As the COVID-19 crisis continues, social distancing, stay at home orders and other efforts to mitigate the spread of the virus are impacting the economy. One sector is being hit hard.
Singer/songwriter Phil Norman during a live streaming performance from Spot on Kirk; one of several venues in southwest and central Virginia making efforts to keep going financially; maintaining the audience connection through virtual performances and appeals for support.
Jamie Booker Cheatwood manages the Spot, a small listening room venue in downtown Roanoke.
"We have been featuring solo artists for a live streaming series. We've been doing those for every Sunday so far. Those are live streaming from Spot on Kirk's Facebook and Instagram pages. And, they are donation based; so anyone can watch, it's up to you if you donate, and you choose ther amount. We've also been selling e-gift cards for future events, because we do have events planned for the summer that we hope to be able to go through with."
The Front Porch in Charlottesville is a performance space and a music school. Executive Director Emily Morrison says presenting live streaming performances is vital, as is keeping music lessons going with online instruction.
"Most of our instructors are either only instructors or are instructors and performing musicians. And, very few of our instructors have other day jobs; other than music. So, they've all taken a hit, definitely, in their income. And, part of my mission has been to just make sure that the Front Porch stays in business; that they can contibnue drawing a paycheck."
Morrison is also using the virtual shows to extend support to other community groups.

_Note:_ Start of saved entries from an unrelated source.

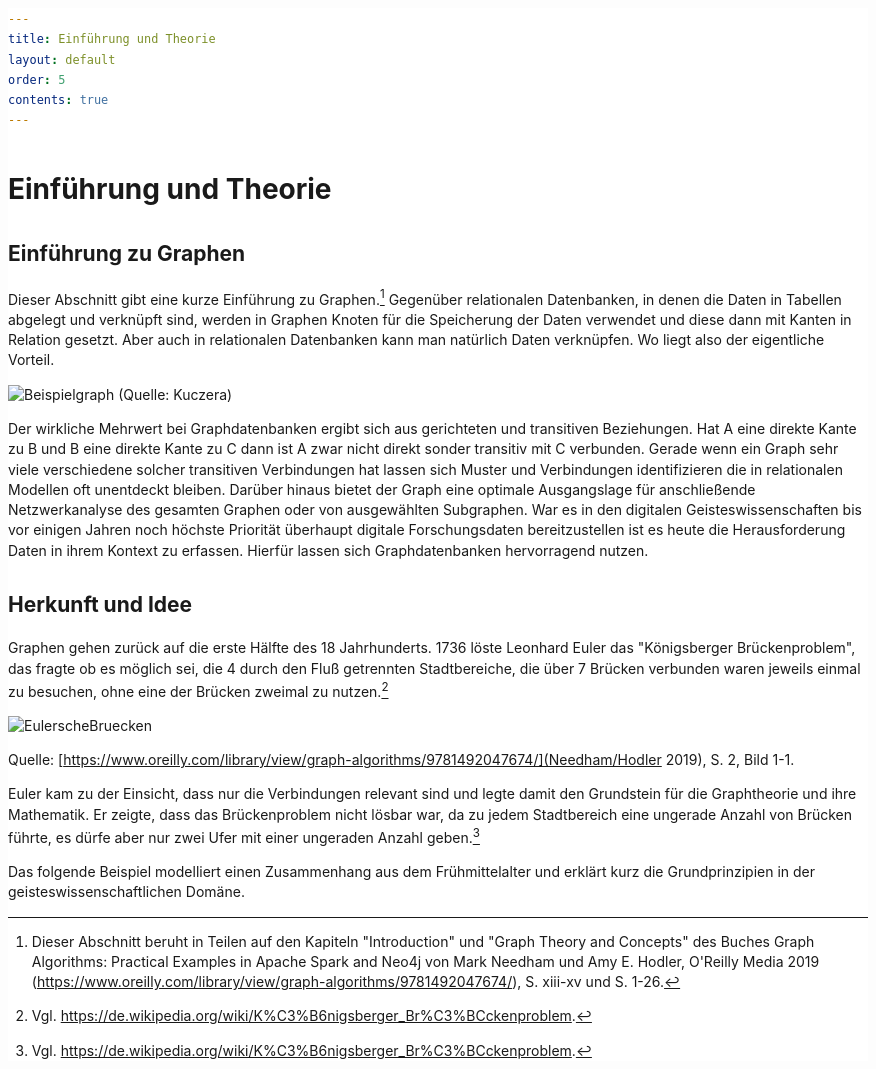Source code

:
 ```yaml
---
title: Einführung und Theorie
layout: default
order: 5
contents: true
---
```



# Einführung und Theorie

## Einführung zu Graphen

Dieser Abschnitt gibt eine kurze Einführung zu Graphen.[^b72e] Gegenüber relationalen Datenbanken, in denen die Daten in  Tabellen abgelegt und verknüpft sind, werden in Graphen Knoten für die Speicherung der Daten verwendet und diese dann mit Kanten in Relation gesetzt. Aber auch in relationalen Datenbanken kann man natürlich Daten verknüpfen. Wo liegt also der eigentliche Vorteil.

![Beispielgraph](Bilder/directTransitive.png)
(Quelle: Kuczera)

Der wirkliche Mehrwert bei Graphdatenbanken ergibt sich aus gerichteten und transitiven Beziehungen. Hat A eine direkte Kante zu B und B eine direkte Kante zu C dann ist A zwar nicht direkt sonder transitiv mit C verbunden.
Gerade wenn ein Graph sehr viele verschiedene solcher transitiven Verbindungen hat lassen sich Muster und Verbindungen identifizieren die in relationalen Modellen oft unentdeckt bleiben. Darüber hinaus bietet der Graph eine optimale Ausgangslage für anschließende Netzwerkanalyse des gesamten Graphen oder von ausgewählten Subgraphen.
War es in den digitalen Geisteswissenschaften bis vor einigen Jahren noch höchste Priorität überhaupt digitale Forschungsdaten bereitzustellen ist es heute die Herausforderung Daten in ihrem Kontext zu erfassen. Hierfür lassen sich Graphdatenbanken hervorragend nutzen.

## Herkunft und Idee

Graphen gehen zurück auf die erste Hälfte des 18 Jahrhunderts. 1736 löste Leonhard Euler das "Königsberger Brückenproblem", das fragte ob es möglich sei, die 4 durch den Fluß getrennten Stadtbereiche, die über 7 Brücken verbunden waren jeweils einmal zu besuchen, ohne eine der Brücken zweimal zu nutzen.[^caa8]

![EulerscheBruecken](Bilder/Eulersche-Bruecken.png)

Quelle: [https://www.oreilly.com/library/view/graph-algorithms/9781492047674/](Needham/Hodler 2019), S. 2, Bild 1-1.

Euler kam zu der Einsicht, dass nur die Verbindungen relevant sind und legte damit den Grundstein für die Graphtheorie und ihre Mathematik. Er zeigte, dass das Brückenproblem nicht lösbar war, da zu jedem Stadtbereich eine ungerade Anzahl von Brücken führte, es dürfe aber nur zwei Ufer mit einer ungeraden Anzahl geben.[^bfe5]

Das folgende Beispiel modelliert einen Zusammenhang aus dem Frühmittelalter und erklärt kurz die Grundprinzipien in der geisteswissenschaftlichen Domäne.


[^b72e]: Dieser Abschnitt beruht in Teilen auf den Kapiteln "Introduction" und "Graph Theory and Concepts" des Buches Graph Algorithms: Practical Examples in Apache Spark and Neo4j von Mark Needham und Amy E. Hodler, O'Reilly Media 2019 (https://www.oreilly.com/library/view/graph-algorithms/9781492047674/), S. xiii-xv und S. 1-26.
[^caa8]: Vgl. https://de.wikipedia.org/wiki/K%C3%B6nigsberger_Br%C3%BCckenproblem.
[^bfe5]: Vgl. https://de.wikipedia.org/wiki/K%C3%B6nigsberger_Br%C3%BCckenproblem.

"We're using the opportunity to also raise money for other non-profits who are just driving straight at this crisis, like so many of our sort of hometown heroes. And, so, what we really want to do is just lift more ships and draw more awarenes for the need in our community right now through this concert series."
Spot on Kirk performances are streamed from the venue, as are several by the Front Porch, with minimal staff and social distancing and other precautions taken.
The largest venue in Roanoke is also inviting musicians online, from the comfort of their homes. Robert Knight, Sales and Marketing Director for the Berglund Center, says they are opening their Facebook page to artists looking for an audience.
"We're not used to not welcoming patrons into our doors every couple of days, so we're just racking our brains with different ideas to let people still enjoy live music. We tried to do it so really connecting these artists with our fans; hopefully gaining these artists a little bit of notoriety. We just kind of opened it up to everybody, so hopefully we can get some local and regional people to be able to kind of share their music."
Other venues are moving online, including The Harvester Performance Center in Rocky Mount, the Floyd Country Store; Third Street Coffeehouse in Roanoke is keeping their weekly shows going through streaming sessions from artists’ homes and Farm and Fun Time, a musical variety program broadcast from the Birthplace of Country Music Museum in Bristol now has a home edition, originating from the host Kris Truelsen’s porch, with house band Bill and the Belles.